Situated to the north of the image of Lakshmi Narasimha is a temple with an inscription of Krishnadevaraya, dating to AD 1513. The inscription records that an image of Bala Krishna was brought here by the king from a temple in Udayagiri during his Orissa campaign, and enshrined in the mahamandapa. The temple walls are carved with depictions of the Bhagavata, the puranic story of lord Krishna and the life of the times. The pillars of the mahamandapa has sculpted depictions of the ten incarnations of lord Vishnu.
This large and ornate east-facing temple complex is built in the typical Vijayanagara style. One of the pillars in the ardhamandapa is noteworthy as all the ten avatars of Vishnu, including the rare one of Kalki, are carved on it. Kalki is depicted as a seated figure with a horse’s head.
The temple complex built in panchayatana style with two enclosures, has the main shrine with the sanctum, a vestibule, pillared pavilions and halls, a Devi shrine and many sub shrines. In addition there is a kitchen towards the southeast of the main shrine and a separate store, housed within the first enclosure to the southwest. The grand towered eastern gateway is an outstanding example of Vijayanagara architecture. The main entrance leads out to a 500 mts. street bazaar and a sacred water tank thereafter, to the east.
This magnificent monolithic Lakshmi Narasimha, the fourth incarnation of lord Vishnu stands at a height of 6.7 mts. It is one of the finest examples of Vijayanagara sculpture. Narasimha is seated on the giant coils of adishesha, the sacred guardian snake of Vishnu. its seven hoods acting as a canopy arched by a kirtimukha torana in front. the roof of the chamber enshrining the statue is missing which has led to much weathering and damage to this monolithic sculpture. The four arms of the statue with its various attributes have been broken and the seated figure of his consort Lakshmi on his left lap is missing.
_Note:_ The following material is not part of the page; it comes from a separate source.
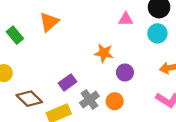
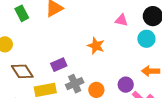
purple circle: (125, 72) -> (126, 85), moved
The face too has been damaged which misled people into believing that it was the ugranarasimha or angered Narasimha. The presence of the right hand of the gods embracing the lord at the back is proof of it being that of Lakshmi Narasimha. The statue was consecrated by priest Krishna Bhatta at the behest of Krishnadevaraya in 1528 ad as per the lithic record nearby.
This is 3 mts. high large Shiva linga is also a monolith similar to Lakshmi Narasimha, carved out of one rock in situ, the pedestal, remains in bed of water, within a small damaged shrine. Referred to as the Badavilinga, legend has it, that it was commissioned by a poor woman. The Shiva linga has a fairly large circular pedestal (yone pitha), drawing into a pranala (outlet). The central median line (somasutra) has the three-eye mark, drawn in line carving. The sanctum chamber that houses it, is a large stone, brick and mortar structure.
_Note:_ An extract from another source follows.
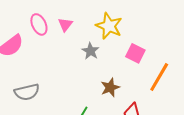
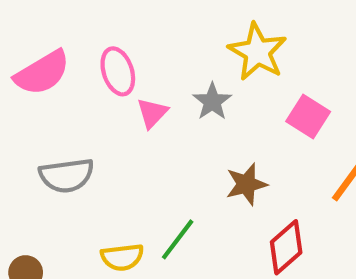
pink ellipse: (39, 24) -> (118, 71), moved
pink triangle: (65, 25) -> (152, 113), moved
This area of Hampi is quite different from the area around Hampi Bazaar, since most of the rounded boulders that once littered the site have been used to create beautiful stone walls. Within various enclosures here are the rest of Hampi’s major attractions including the walled compound known as the zenana enclosure and the Elephant Stables
The archaeological museum in Hampi has well-displayed collections of sculptures from local ruins, Neolithic tools, 16th century weaponry and a large floor model of the Vijayanagara ruins.